Di qui la diffidenza del legislatore per questo genere di operazioni, che si esprime non in un divieto assoluto, ma in una serie di limitazioni:

  • un limite quantitativo di carattere generale, consistente nella regola per cui in nessun caso il valore nominale delle azioni acquistate può eccedere 1/10 del capitale sociale (art. 2357 co. 3). Dato che la norma dispone di tener conto anche delle azioni possedute da società controllate , al raggiungimento del detto limite concorrono anche le azioni eventualmente già possedute da società controllate.

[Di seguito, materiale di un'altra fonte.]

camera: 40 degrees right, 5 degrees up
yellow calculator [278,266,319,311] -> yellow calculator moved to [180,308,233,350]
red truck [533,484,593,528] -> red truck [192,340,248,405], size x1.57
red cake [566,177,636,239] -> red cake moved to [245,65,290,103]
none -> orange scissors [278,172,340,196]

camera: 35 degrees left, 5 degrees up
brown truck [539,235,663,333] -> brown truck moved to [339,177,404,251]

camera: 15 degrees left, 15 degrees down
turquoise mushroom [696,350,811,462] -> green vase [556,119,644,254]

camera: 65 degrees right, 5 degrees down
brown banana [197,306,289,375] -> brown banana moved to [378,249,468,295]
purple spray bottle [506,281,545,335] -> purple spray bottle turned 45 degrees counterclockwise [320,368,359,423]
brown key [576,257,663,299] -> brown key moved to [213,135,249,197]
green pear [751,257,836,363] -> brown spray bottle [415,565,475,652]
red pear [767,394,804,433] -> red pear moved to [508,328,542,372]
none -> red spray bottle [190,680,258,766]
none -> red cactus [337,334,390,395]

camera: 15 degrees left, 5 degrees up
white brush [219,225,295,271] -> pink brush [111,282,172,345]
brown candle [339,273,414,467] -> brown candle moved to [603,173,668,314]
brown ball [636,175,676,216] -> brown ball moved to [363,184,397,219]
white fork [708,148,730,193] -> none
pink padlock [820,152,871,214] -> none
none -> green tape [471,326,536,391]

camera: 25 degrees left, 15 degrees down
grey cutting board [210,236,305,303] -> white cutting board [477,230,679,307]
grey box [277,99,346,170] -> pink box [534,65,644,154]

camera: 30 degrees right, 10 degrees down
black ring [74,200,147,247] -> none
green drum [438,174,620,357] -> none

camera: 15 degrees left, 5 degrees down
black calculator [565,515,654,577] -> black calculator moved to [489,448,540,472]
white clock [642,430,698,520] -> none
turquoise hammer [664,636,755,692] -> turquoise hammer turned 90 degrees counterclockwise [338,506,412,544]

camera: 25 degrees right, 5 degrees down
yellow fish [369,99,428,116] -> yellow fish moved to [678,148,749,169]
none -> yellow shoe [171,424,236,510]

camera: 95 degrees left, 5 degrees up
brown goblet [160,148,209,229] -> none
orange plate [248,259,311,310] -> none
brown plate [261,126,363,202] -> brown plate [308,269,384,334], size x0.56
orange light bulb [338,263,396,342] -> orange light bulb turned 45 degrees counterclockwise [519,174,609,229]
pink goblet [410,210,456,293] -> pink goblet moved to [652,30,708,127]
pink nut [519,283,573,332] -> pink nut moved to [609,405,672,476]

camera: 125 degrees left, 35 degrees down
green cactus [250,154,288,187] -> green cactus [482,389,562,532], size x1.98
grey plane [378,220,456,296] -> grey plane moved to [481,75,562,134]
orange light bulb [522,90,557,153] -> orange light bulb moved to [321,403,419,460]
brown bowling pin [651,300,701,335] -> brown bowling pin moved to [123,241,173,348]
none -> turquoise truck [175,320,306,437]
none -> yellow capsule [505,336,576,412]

Le azioni acquistate in violazione del limite debbono essere alienate entro un anno dal loro acquisto (co. 4). Se questo non avviene, deve procedersi al loro annullamento e alla corrispondente riduzione del capitale.

  • il precetto per cui, a fronte dell’iscrizione all’attivo di bilancio delle azioni possedute dalla società, deve essere iscritta al passivo una riserva indisponibile di pari importo, la quale deve essere mantenuta fintanto che permanga il possesso delle azioni (art. 2357 ter co. 3).
  • l’acquisto deve mantenersi nei limiti degli utili distribuiti e delle riserve disponibili risultati dall’ultimo bilancio regolarmente approvato. Tale acquisto, quindi, è possibile soltanto se, e nella misura in cui, vi sia una ricchezza ulteriore rispetto al capitale o alle riserve indistribuibili (art. 2357 co. 1).
  • deve trattarsi di azioni interamente liberate, in modo da evitare che si verifichi il fenomeno della coincidenza tra soggetto conferente e soggetto conferitario: la società, infatti, assumerebbe contemporaneamente la veste di soggetto creditore dei residui decimi e di debitore dei medesimi (co. 1).
  • l’acquisto deve essere autorizzato dall’assemblea che ne deve fissare le modalità, indicando in particolare il numero massimo di azioni da acquistare, la durata dell’autorizzazione (non superiore ai diciotto mesi), il corrispettivo minimo e quello massimo (co. 2).

Tale norma è posta evidentemente a tutela della società e dei soci contro possibili abusi degli amministratori. Una deliberazione assembleare presa in violazione del limite del decimo del capitale o delle condizioni 1 e 2, comunque, se anche dovesse ritenersi colpita da nullità per illiceità dell’oggetto, non avrebbe per effetto di comunicare il vizio al contratto d’acquisto eventualmente eseguito.

Questa disciplina si applica anche agli acquisti fatti per tramite di società fiduciaria o per interposta persona (co. 5). Lo scopo della norma, tuttavia, non è quello di consentire più ampie modalità di acquisto delle proprie azioni, quanto quello di sottoporre alle suddette limitazioni anche gli acquisti così compiuti.